- Task statement -
Can you rewrite the listing below as a JSON list of strings, with one string for each line and blank lines left out?

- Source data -
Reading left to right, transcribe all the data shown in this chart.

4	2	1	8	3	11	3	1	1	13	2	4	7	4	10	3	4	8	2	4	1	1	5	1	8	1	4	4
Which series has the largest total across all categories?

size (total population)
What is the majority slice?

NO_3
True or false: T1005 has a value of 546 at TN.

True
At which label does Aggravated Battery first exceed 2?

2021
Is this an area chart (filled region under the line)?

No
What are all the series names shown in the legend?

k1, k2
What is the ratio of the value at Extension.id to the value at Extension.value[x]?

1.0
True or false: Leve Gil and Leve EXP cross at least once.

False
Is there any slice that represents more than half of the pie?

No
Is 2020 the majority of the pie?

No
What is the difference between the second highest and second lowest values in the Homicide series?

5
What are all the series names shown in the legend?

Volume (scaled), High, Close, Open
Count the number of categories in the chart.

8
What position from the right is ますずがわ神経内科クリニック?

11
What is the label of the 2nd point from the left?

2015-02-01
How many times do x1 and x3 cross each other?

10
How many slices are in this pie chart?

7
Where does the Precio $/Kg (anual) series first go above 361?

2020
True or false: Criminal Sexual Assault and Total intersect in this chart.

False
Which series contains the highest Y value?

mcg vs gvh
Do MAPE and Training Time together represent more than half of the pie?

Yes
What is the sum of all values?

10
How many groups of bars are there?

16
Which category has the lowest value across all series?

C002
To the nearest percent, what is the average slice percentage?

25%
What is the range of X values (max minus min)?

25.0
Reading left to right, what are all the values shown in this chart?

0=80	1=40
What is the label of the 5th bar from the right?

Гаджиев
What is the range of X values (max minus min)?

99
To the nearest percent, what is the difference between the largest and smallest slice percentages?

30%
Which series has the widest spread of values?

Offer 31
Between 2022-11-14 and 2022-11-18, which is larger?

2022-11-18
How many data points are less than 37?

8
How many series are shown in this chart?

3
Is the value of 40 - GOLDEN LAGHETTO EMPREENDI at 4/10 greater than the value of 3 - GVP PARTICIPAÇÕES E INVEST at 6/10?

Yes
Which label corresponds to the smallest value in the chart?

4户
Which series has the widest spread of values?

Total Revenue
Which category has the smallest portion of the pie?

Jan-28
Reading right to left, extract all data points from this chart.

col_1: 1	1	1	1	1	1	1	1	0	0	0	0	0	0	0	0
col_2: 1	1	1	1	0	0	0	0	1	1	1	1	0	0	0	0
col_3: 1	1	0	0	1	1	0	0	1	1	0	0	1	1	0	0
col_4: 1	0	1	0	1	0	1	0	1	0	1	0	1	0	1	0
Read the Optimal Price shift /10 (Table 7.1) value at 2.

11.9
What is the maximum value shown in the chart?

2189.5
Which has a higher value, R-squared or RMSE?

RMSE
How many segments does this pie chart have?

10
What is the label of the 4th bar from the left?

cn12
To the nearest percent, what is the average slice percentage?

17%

- Response below -
[
  "Reading left to right, transcribe all the data shown in this chart.",
  "4\t2\t1\t8\t3\t11\t3\t1\t1\t13\t2\t4\t7\t4\t10\t3\t4\t8\t2\t4\t1\t1\t5\t1\t8\t1\t4\t4",
  "Which series has the largest total across all categories?",
  "size (total population)",
  "What is the majority slice?",
  "NO_3",
  "True or false: T1005 has a value of 546 at TN.",
  "True",
  "At which label does Aggravated Battery first exceed 2?",
  "2021",
  "Is this an area chart (filled region under the line)?",
  "No",
  "What are all the series names shown in the legend?",
  "k1, k2",
  "What is the ratio of the value at Extension.id to the value at Extension.value[x]?",
  "1.0",
  "True or false: Leve Gil and Leve EXP cross at least once.",
  "False",
  "Is there any slice that represents more than half of the pie?",
  "No",
  "Is 2020 the majority of the pie?",
  "No",
  "What is the difference between the second highest and second lowest values in the Homicide series?",
  "5",
  "What are all the series names shown in the legend?",
  "Volume (scaled), High, Close, Open",
  "Count the number of categories in the chart.",
  "8",
  "What position from the right is ますずがわ神経内科クリニック?",
  "11",
  "What is the label of the 2nd point from the left?",
  "2015-02-01",
  "How many times do x1 and x3 cross each other?",
  "10",
  "How many slices are in this pie chart?",
  "7",
  "Where does the Precio $/Kg (anual) series first go above 361?",
  "2020",
  "True or false: Criminal Sexual Assault and Total intersect in this chart.",
  "False",
  "Which series contains the highest Y value?",
  "mcg vs gvh",
  "Do MAPE and Training Time together represent more than half of the pie?",
  "Yes",
  "What is the sum of all values?",
  "10",
  "How many groups of bars are there?",
  "16",
  "Which category has the lowest value across all series?",
  "C002",
  "To the nearest percent, what is the average slice percentage?",
  "25%",
  "What is the range of X values (max minus min)?",
  "25.0",
  "Reading left to right, what are all the values shown in this chart?",
  "0=80\t1=40",
  "What is the label of the 5th bar from the right?",
  "Гаджиев",
  "What is the range of X values (max minus min)?",
  "99",
  "To the nearest percent, what is the difference between the largest and smallest slice percentages?",
  "30%",
  "Which series has the widest spread of values?",
  "Offer 31",
  "Between 2022-11-14 and 2022-11-18, which is larger?",
  "2022-11-18",
  "How many data points are less than 37?",
  "8",
  "How many series are shown in this chart?",
  "3",
  "Is the value of 40 - GOLDEN LAGHETTO EMPREENDI at 4/10 greater than the value of 3 - GVP PARTICIPAÇÕES E INVEST at 6/10?",
  "Yes",
  "Which label corresponds to the smallest value in the chart?",
  "4户",
  "Which series has the widest spread of values?",
  "Total Revenue",
  "Which category has the smallest portion of the pie?",
  "Jan-28",
  "Reading right to left, extract all data points from this chart.",
  "col_1: 1\t1\t1\t1\t1\t1\t1\t1\t0\t0\t0\t0\t0\t0\t0\t0",
  "col_2: 1\t1\t1\t1\t0\t0\t0\t0\t1\t1\t1\t1\t0\t0\t0\t0",
  "col_3: 1\t1\t0\t0\t1\t1\t0\t0\t1\t1\t0\t0\t1\t1\t0\t0",
  "col_4: 1\t0\t1\t0\t1\t0\t1\t0\t1\t0\t1\t0\t1\t0\t1\t0",
  "Read the Optimal Price shift /10 (Table 7.1) value at 2.",
  "11.9",
  "What is the maximum value shown in the chart?",
  "2189.5",
  "Which has a higher value, R-squared or RMSE?",
  "RMSE",
  "How many segments does this pie chart have?",
  "10",
  "What is the label of the 4th bar from the left?",
  "cn12",
  "To the nearest percent, what is the average slice percentage?",
  "17%"
]